» **TO DO**
A. Reproduce the passage of the Ash Wednesday article that opens with the words containing "As Bishop J." and closes with "Academic Center Chapel.".
B. According to the Ash Wednesday article, what four things does the journey the Church invites people to join ask them to do?
C. Extend the Ash Wednesday article past its final sentence.

As Bishop J. Mark Spalding and priests of the Diocese of Nashville distributed ashes to people throughout Middle Tennessee during Ash Wednesday Masses and services, Feb. 22, they proclaimed these words: “Remember you are dust, and to dust you shall return.”
Catholics and non-Catholics alike heard them because, no matter what faith background, Ash Wednesday acknowledges that all are sinners.
“Today, we, along with millions of Christians around the world, observe Ash Wednesday. This day marks the beginning of the season of Lent,” said Father Rhodes Bolster, chaplain of University Catholic and master of ceremonies for Bishop Spalding, who addressed the nearly 375 Belmont University students that attended an ecumenical Ash Wednesday service in the Janet Ayers Academic Center Chapel.
“Lent is a season of 40 days, in which Christians prepare for the celebration of the resurrection of Jesus Christ at Easter,” Father Bolster said. “This season is characterized by deeper prayer and conversation with the Lord, fasting from something, or adding a spiritual practice to remove that which distracts us from God, and also almsgiving as a means of aiding our brothers and sisters in need and doing a work of justice pleasing to God.”
“In ancient times, ashes were used to express mourning. Throughout Scripture, ashes are used as a sign of confession and humility. Those who wished to show that they were truly sorry for their sins and were ready to turn to a different way of life would put on sackcloth and cover themselves with ashes,” Father Bolster continued, noting that those in attendance would receive the same opportunity. “The ashes that you will wear serve as a sign of humility, a reminder that our lives will pass away, and yet, the ashes also remind us that our God is gracious and merciful to those who call on his name with a repentant heart.
“As we take time for prayer, confession and reflection, we must also remember that in Jesus Christ, God is at work in us, transforming and renewing us day by day the more that we surrender to him,” he said. “Today, you are receiving an invitation to join the Church on a journey. A journey that asks you to spend significant time reflecting on your own life; a journey that asks you to confess places of brokenness and despair in your life; a journey that asks you to surrender your life to Christ who is the resurrection and the life; a journey that asks you to focus on practices that will draw you more deeply into the life of God; and all of this so that you can receive the fullness of life to which God has called you and remains faithful in his calling.”

» **DATA RECORDS**

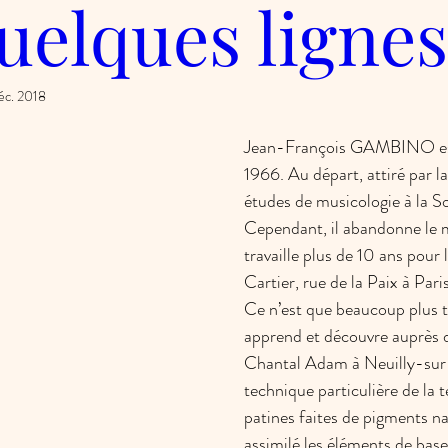
uelques lignes
déc. 2018
Jean-François GAMBINO est
1966. Au départ, attiré par la
études de musicologie à la S
Cependant, il abandonne le mi
travaille plus de 10 ans pour l
Cartier, rue de la Paix à Paris
Ce n’est que beaucoup plus ta
apprend et découvre auprès d
Chantal Adam à Neuilly-sur
technique particulière de la t
patines faites de pigments na
assimilé les éléments de bas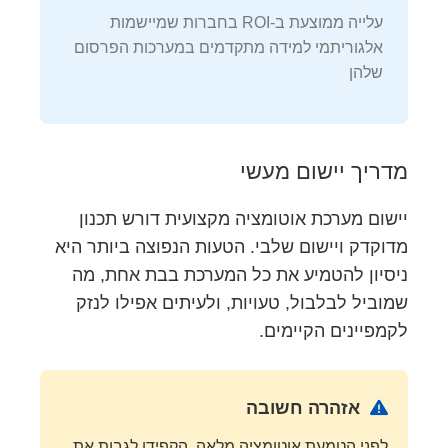
עלייה ממוצעת ב-ROI בחברות שמיישמות
אלגוריתמי למידה מתקדמים במערכות הפרסום
שלהן
מדריך יישום מעשי
יישום מערכת אוטומציה מקצועית דורש תכנון
מדוקדק ויישום שלבי. הטעות הנפוצה ביותר היא
ניסיון להטמיע את כל המערכת בבת אחת, מה
שמוביל לבלבול, טעויות, ולעיתים אפילו לנזק
לקמפיינים הקיימים.
אזהרה חשובה
לפני הטמעת אוטומציה מלאה, הקפידו לגבות את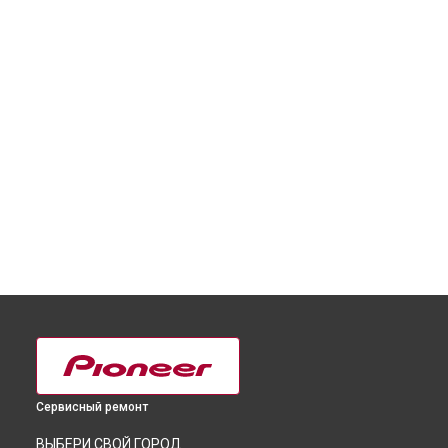
Сервисный ремонт
ВЫБЕРИ СВОЙ ГОРОД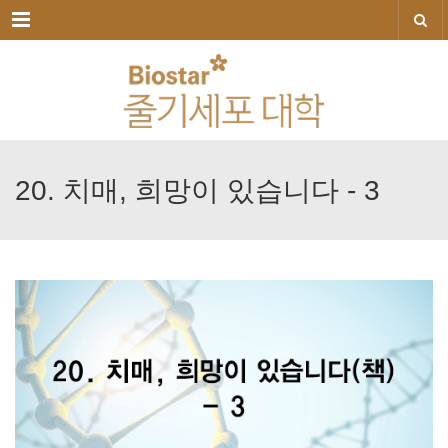
메뉴
20.
치매,
희망이
있습니다
-
3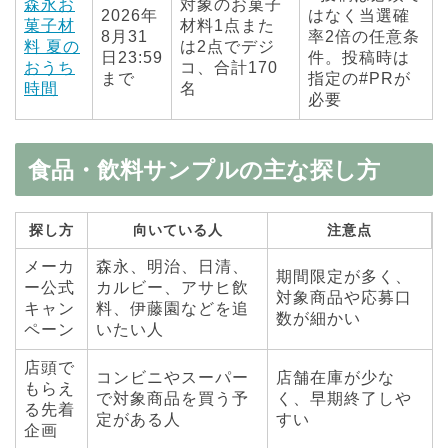
森永お
対象のお菓子
2026年
はなく当選確
菓子材
材料1点また
8月31
率2倍の任意条
料 夏の
は2点でデジ
日23:59
件。投稿時は
おうち
コ、合計170
まで
指定の#PRが
時間
名
必要
食品・飲料サンプルの主な探し方
探し方
向いている人
注意点
メーカ
森永、明治、日清、
期間限定が多く、
ー公式
カルビー、アサヒ飲
対象商品や応募口
キャン
料、伊藤園などを追
数が細かい
ペーン
いたい人
店頭で
コンビニやスーパー
店舗在庫が少な
もらえ
で対象商品を買う予
く、早期終了しや
る先着
定がある人
すい
企画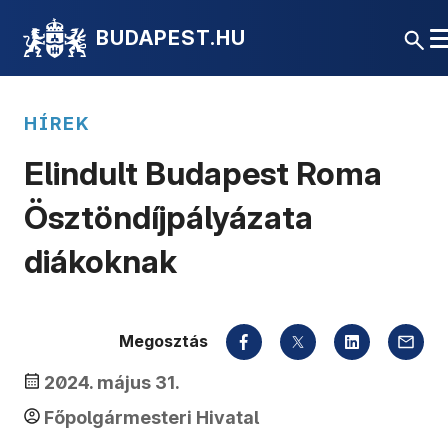
BUDAPEST.HU
HÍREK
Elindult Budapest Roma
Ösztöndíjpályázata
diákoknak
Megosztás
2024. május 31.
Főpolgármesteri Hivatal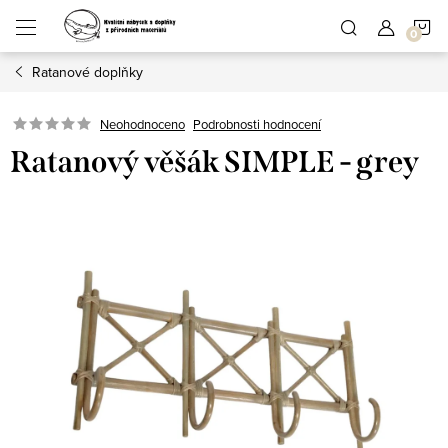
Přejít
N
na
obsah
Ratanové doplňky
K
Podrobnosti hodnocení
Neohodnoceno
Ratanový věšák SIMPLE - grey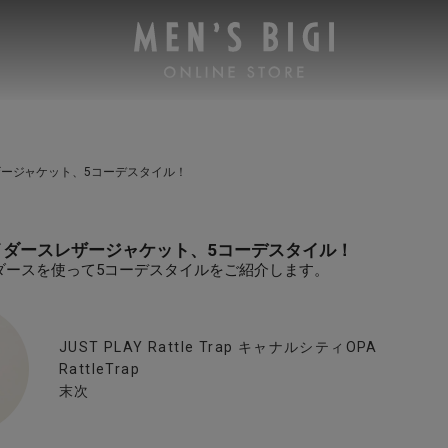
ージャケット、5コーデスタイル！
イダースレザージャケット、5コーデスタイル！
ダースを使って5コーデスタイルをご紹介します。
JUST PLAY Rattle Trap キャナルシティOPA
RattleTrap
末次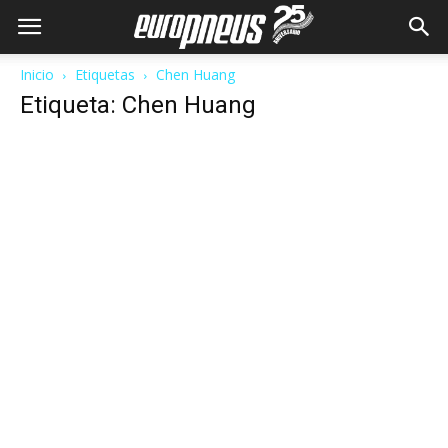
Inicio
Etiquetas
Chen Huang
Etiqueta: Chen Huang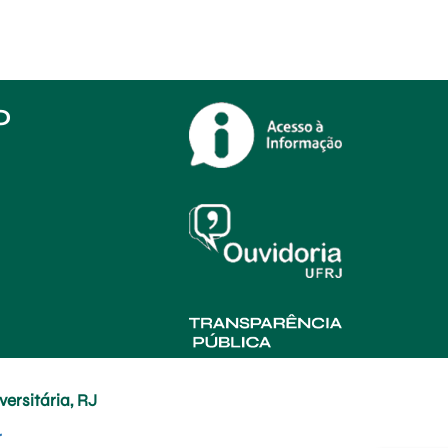
O
ersitária, RJ
r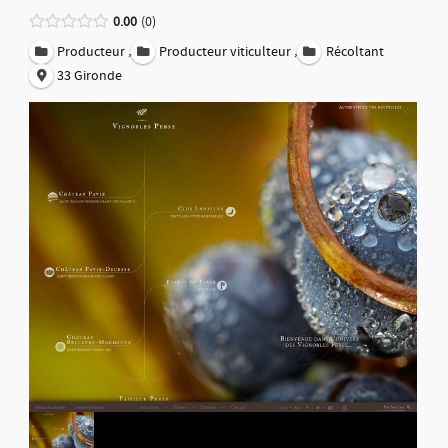
0.00
0
,
,
Producteur
Producteur viticulteur
Récoltant
33 Gironde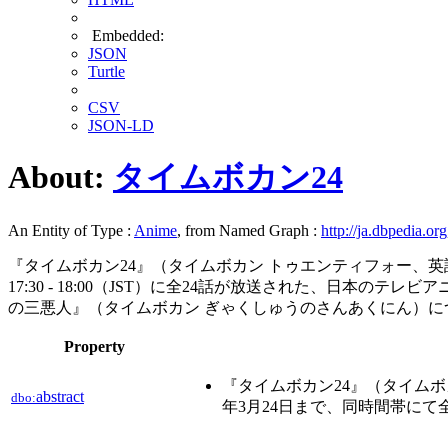
Embedded:
JSON
Turtle
CSV
JSON-LD
About:
タイムボカン24
An Entity of Type :
Anime
, from Named Graph :
http://ja.dbpedia.org
『タイムボカン24』（タイムボカン トゥエンティフォー、英語表記：
17:30 - 18:00（JST）に全24話が放送された、日本のテ
の三悪人』（タイムボカン ぎゃくしゅうのさんあくにん）に
Property
『タイムボカン24』（タイムボカン
abstract
dbo:
年3月24日まで、同時間帯に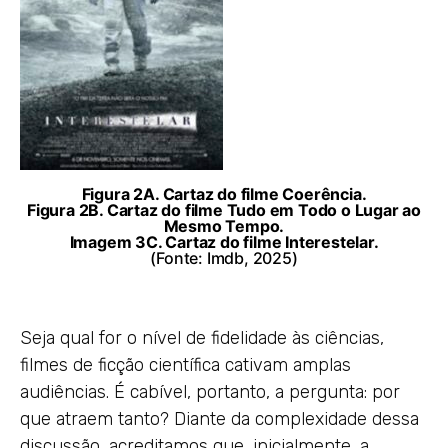
Figura
2A. Cartaz do filme Coerência.
Figura 2B. Cartaz do filme Tudo em Todo o Lugar ao
Mesmo Tempo.
Imagem 3C. Cartaz do filme Interestelar.
(Fonte: Imdb, 2025)
Seja qual for o nível de fidelidade às ciências,
filmes de ficção científica cativam amplas
audiências. É cabível, portanto, a pergunta: por
que atraem tanto? Diante da complexidade dessa
discussão, acreditamos que, inicialmente, a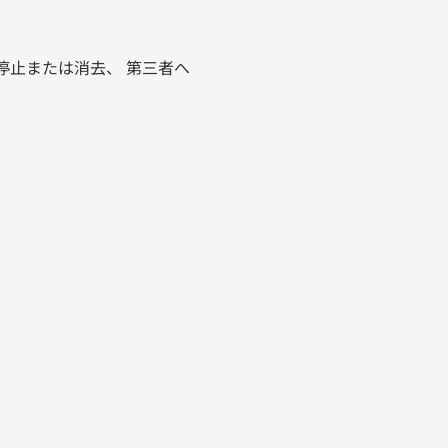
停止または消去、 第三者へ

» **ANSWERS TO EACH TASK**
A.
As Bishop J. Mark Spalding and priests of the Diocese of Nashville distributed ashes to people throughout Middle Tennessee during Ash Wednesday Masses and services, Feb. 22, they proclaimed these words: “Remember you are dust, and to dust you shall return.”
Catholics and non-Catholics alike heard them because, no matter what faith background, Ash Wednesday acknowledges that all are sinners.
“Today, we, along with millions of Christians around the world, observe Ash Wednesday. This day marks the beginning of the season of Lent,” said Father Rhodes Bolster, chaplain of University Catholic and master of ceremonies for Bishop Spalding, who addressed the nearly 375 Belmont University students that attended an ecumenical Ash Wednesday service in the Janet Ayers Academic Center Chapel.

B.
- Spend significant time reflecting on their own life
- Confess places of brokenness and despair in their life
- Surrender their life to Christ, who is the resurrection and the life
- Focus on practices that will draw them more deeply into the life of God

C.
As a non-Catholic, the ecumenical service at Belmont was the first Ash Wednesday service that senior Marcus Knight had ever attended. It was curiosity, he said, that led him to attend as well as one of his professors asking him to read one of the Scripture passages for the service.
“I enjoy being able to see other traditions and get a feel for why people believe the way that they believe,” said Knight, who grew up attending a Missionary Baptist church. “I really admired the themes of sacrifice. I feel like that’s not talked about enough.
“When you’re walking daily with God and you’re being called to whatever his purpose is for your life, there is a sentiment and a spirit of sacrifice that you must have, and that’s a daily task,” he said. “You have to keep asking him in prayer to give you that right heart for sacrifice.”
Knight said he appreciated the willingness of everyone to participate in the service even if they were not Catholic.
“If you draw attention to our humanity, it draws out God’s divinity so much more,” he said. “I feel like we so often put ourselves on a pedestal … but we have to have humility, we have to have a sense of obedience and of confidence that God is who he says he is and that he is also bringing that sanctifying work to us every single day.”
Madison Perry, a sophomore at Belmont and a regular attendee of the Cathedral of the Incarnation, said she enjoyed how the service brought in the Catholic elements with Bishop Spalding presiding and traditional chants being sung, but also had a familiar element for those non-Catholics with leaders from other faith traditions and praise and worship music.
“It was great to intermix everything,” she said.
“Ash Wednesday is the beginning of the 40 days of going into Lent,” said Perry, as she reflected on the importance of the day and its meaning. “We’re entering into this desert where we’re taking a step back and looking at the things in our life that we need to change.
“I want to ultimately be prepared for the resurrection of Jesus Christ because he rose for our salvation,” she said. “How do I prepare my heart in that way so that it is ready for His resurrection?”
Bishop Spalding answered that question throughout his homilies both during the ecumenical service at Belmont and the afternoon Mass at the Cathedral of the Incarnation.
Lent encourages the faithful to prepare for Christ’s resurrection in three ways – prayer, fasting, and almsgiving.
“Prayer. Your presence right here, what a wonderful sign,” said Bishop Spalding, who then encouraged the congregations to invite others to join in the celebration. “When you get in your car, take a picture of yourself, a selfie and admire the beauty of my artwork on your forehead, and tell your family and friends, you can get one of these, too.
“My dear people, we must always be inviting people here, into the faith, into this season because we only have a moment, a lifetime to live on this earth, and we’ve got to live it well because we want to get to heaven, and we want to take as many with us as we go.”
We prepare for Easter through fasting, he said.
“We give up ourselves,” the bishop said. “We teach ourselves in the midst of this Lent, ‘I can control my body. I can control what is tempting me to go down a path that is not right and good, and so I give up and let go for God, and he comes into my life.’”
Finally, we prepare for Easter through almsgiving, he finished.
“We are generous with the goods that we have so we can free ourselves from possessions and our own attachment to money … and help raise up those less fortunate and be generous in our life, great things happen. It’s as simple as that.”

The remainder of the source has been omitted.